- WHAT NEEDS TO BE DONE -
Please output exactly the part of the records below that opens with the line containing "Figure 1: %" and closes with the line containing "Flowchart of study selection.", both lines included, and nothing else.

- Records contained in a dataset -
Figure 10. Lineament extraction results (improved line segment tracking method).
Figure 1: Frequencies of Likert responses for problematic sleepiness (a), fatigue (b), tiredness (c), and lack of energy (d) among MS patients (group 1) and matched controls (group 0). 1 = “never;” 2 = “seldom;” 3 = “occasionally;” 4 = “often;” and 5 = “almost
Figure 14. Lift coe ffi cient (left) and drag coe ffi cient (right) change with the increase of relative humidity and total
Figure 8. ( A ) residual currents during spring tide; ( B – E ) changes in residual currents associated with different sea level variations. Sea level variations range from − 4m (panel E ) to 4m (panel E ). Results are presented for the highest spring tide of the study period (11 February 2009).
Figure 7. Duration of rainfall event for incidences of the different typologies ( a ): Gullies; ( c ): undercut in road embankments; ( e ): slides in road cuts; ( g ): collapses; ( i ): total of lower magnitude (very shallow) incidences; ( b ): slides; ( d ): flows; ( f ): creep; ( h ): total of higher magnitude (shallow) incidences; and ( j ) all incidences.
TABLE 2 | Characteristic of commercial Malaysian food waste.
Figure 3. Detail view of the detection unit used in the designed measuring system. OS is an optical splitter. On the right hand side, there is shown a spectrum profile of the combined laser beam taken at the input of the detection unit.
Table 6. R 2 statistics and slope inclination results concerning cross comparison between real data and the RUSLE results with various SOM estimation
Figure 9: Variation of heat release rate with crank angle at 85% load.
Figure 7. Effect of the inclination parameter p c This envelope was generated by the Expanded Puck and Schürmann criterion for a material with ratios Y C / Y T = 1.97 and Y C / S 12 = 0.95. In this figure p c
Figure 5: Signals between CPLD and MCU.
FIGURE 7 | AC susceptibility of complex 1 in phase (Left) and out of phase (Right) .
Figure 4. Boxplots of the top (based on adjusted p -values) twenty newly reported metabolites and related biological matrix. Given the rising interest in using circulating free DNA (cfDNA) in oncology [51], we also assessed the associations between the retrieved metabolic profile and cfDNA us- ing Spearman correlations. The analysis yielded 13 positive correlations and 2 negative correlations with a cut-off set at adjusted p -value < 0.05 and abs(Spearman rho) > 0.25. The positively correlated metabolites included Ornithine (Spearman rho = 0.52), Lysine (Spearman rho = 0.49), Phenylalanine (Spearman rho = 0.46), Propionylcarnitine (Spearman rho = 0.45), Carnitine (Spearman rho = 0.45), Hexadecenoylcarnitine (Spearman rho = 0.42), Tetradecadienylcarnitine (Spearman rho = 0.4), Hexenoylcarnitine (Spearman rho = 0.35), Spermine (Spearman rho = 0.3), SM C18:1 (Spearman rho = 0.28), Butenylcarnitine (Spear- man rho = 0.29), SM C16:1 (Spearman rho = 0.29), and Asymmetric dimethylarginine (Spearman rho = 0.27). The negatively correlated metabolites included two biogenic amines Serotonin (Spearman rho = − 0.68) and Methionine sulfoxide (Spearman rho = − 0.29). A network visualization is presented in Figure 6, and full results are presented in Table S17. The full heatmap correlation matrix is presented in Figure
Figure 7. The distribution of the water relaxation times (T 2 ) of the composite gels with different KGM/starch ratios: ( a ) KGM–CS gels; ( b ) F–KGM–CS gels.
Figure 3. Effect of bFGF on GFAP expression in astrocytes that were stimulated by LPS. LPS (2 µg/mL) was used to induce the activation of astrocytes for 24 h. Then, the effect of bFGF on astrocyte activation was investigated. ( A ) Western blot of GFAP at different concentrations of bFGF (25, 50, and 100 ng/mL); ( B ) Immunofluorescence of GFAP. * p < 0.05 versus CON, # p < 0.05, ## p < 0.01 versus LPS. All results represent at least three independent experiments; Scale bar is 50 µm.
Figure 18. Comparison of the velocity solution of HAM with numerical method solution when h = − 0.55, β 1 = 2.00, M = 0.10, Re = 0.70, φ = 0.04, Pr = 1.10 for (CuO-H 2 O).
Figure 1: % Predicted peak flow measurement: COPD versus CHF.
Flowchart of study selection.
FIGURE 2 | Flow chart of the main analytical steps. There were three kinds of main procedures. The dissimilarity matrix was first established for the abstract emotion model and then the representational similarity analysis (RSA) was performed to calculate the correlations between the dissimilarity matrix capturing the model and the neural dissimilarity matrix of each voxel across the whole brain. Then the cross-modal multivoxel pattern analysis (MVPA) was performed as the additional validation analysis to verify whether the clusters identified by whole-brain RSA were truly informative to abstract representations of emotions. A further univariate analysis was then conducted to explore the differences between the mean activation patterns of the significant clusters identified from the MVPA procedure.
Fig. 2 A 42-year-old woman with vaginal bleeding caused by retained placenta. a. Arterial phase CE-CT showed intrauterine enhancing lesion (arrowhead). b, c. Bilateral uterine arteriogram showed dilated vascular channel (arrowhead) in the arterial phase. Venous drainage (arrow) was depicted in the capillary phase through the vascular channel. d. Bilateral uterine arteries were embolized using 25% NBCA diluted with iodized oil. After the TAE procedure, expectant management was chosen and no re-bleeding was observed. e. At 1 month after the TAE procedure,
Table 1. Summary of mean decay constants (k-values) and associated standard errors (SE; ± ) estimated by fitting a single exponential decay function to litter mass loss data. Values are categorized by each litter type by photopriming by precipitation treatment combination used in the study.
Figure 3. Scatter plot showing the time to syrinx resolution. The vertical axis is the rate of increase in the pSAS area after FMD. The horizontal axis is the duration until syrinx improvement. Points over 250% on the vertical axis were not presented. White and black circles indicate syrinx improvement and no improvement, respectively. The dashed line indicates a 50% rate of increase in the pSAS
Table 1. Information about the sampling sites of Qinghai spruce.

- TASK ANSWER -
Figure 1: % Predicted peak flow measurement: COPD versus CHF.
Flowchart of study selection.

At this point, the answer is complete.